# Mark Beaumont retakes North Coast 500 record



## IaninSheffield (30 Sep 2022)

Blimey!

515 miles
28 hours, 34 minutes
Av speed 18mph
32 200 feet of ascent

Not a bad day's work
https://road.cc/content/news/mark-beaumont-smashes-north-coast-500-record-half-hour-296165


----------



## Slick (1 Oct 2022)

What a challenge that was, a good day's work doesn't even begin to describe it.

I think you really need to know this route to appreciate how tough it must have been, despite the figures supplied. I like his description below.

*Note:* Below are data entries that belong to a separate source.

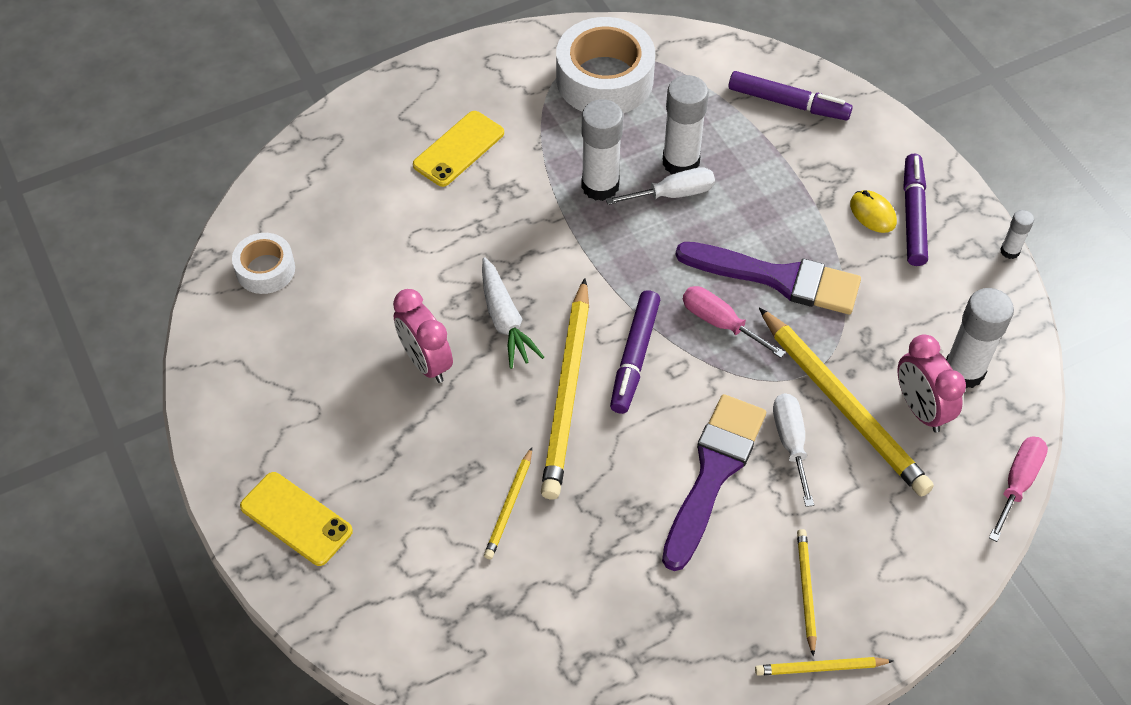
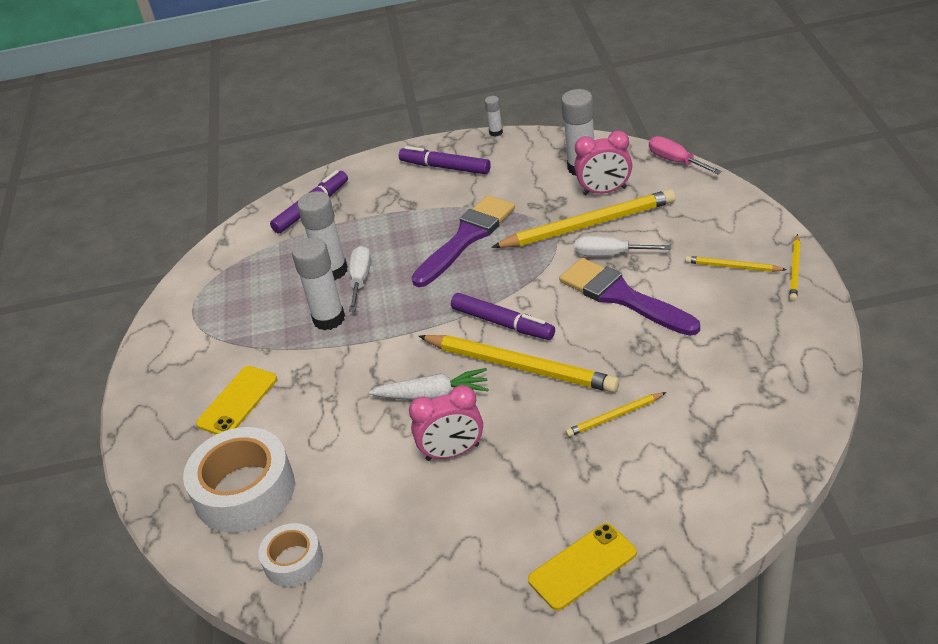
camera: 65 degrees left, 15 degrees down
(459, 149) = (237, 401): yellow phone -> yellow phone turned 60 degrees clockwise
(509, 506) = (614, 416): yellow pencil -> yellow pencil turned 120 degrees clockwise
(604, 79) = (223, 301): white tape -> white tape (244, 491)
(720, 323) = (492, 273): pink screwdriver -> none
(872, 213) = (433, 185): yellow mouse -> none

Even when weather is in your favour, there’s no ‘free miles’ on the North Cost 500

No kidding


----------



## oldwheels (1 Oct 2022)

Not just the cycling but battling the present day traffic as well.
I have not been on this road since NC500 got popular tho' I did cycle it often in the past.


----------



## Jameshow (1 Oct 2022)

That's amazing!! 

He's a machine all right. 

Bet the pro teams rue the day they missed his talent!


----------



## Slick (1 Oct 2022)

oldwheels said:


> Not just the cycling but battling the present day traffic as well.
> I have not been on this road since NC500 got popular tho' I did cycle it often in the past.



Climbing out of Kishorn saps the strength from my legs just thinking about it.


----------



## Moodyman (1 Oct 2022)

Jameshow said:


> That's amazing!!
> 
> He's a machine all right.
> 
> Bet the pro teams rue the day they missed his talent!



Interesting fact…in one of his books, he says he doesn’t see himself as a cyclist. He just found that he’s very good at it and it be became the base of his adventures / record attempts.


----------



## steveindenmark (7 Oct 2022)

Jameshow said:


> That's amazing!!
> 
> He's a machine all right.
> 
> Bet the pro teams rue the day they missed his talent!



Im a big fan of Marks. I have all his books signed. The Cairo to Cape Jersey signed. But I doubt if he would ever have made a pro cyclist. I cannot think of an Ultra rider who would have. But on the rare occasions a pro dips their toe in the ultra world, they smash it. Im thinking of Lachlan Morton or Robert Mueller who has just won the Trans Pyrenees race. This does not take away from Marks achievements as you have to be in it to win it. What is remarkable is the number of years he has been breaking records


----------



## matticus (7 Oct 2022)

I vaguely recall from Mark's lecture (2019?) that he did dabble in "proper" bike racing, but knew he was nowhere near making the grade. Vaguely.
Mike Hall *definitely* gave it a go. Not sure what level he reached, but he said he'd tried hard enough to know he wouldn't make a living out of it. Hence turning his hand to other cycling-related ventures 

Lachlan Morton is great!


----------



## Jameshow (7 Oct 2022)

steveindenmark said:


> Im a big fan of Marks. I have all his books signed. The Cairo to Cape Jersey signed. But I doubt if he would ever have made a pro cyclist. I cannot think of an Ultra rider who would have. But on the rare occasions a pro dips their toe in the ultra world, they smash it. Im thinking of Lachlan Morton or Robert Mueller who has just won the Trans Pyrenees race. This does not take away from Marks achievements as you have to be in it to win it. What is remarkable is the number of years he has been breaking records



His stats are outside the norm at 6'3 and 90kg making WVA look like a mountain goat! 

But as a machine to close down the break he would have been phenomenal! But ones lives go in different directions! 

Apparently he hangs out with the track guys for training!!


----------



## Slick (7 Oct 2022)

matticus said:


> I vaguely recall from Mark's lecture (2019?) that he did dabble in "proper" bike racing, but knew he was nowhere near making the grade. Vaguely.
> Mike Hall *definitely* gave it a go. Not sure what level he reached, but he said he'd tried hard enough to know he wouldn't make a living out of it. Hence turning his hand to other cycling-related ventures
> 
> Lachlan Morton is great!



Always nice to see Mike Hall get a mention in any context. I googled him again and went down quite a rabbit hole catching up on his exploits. 

Forever Missed.


----------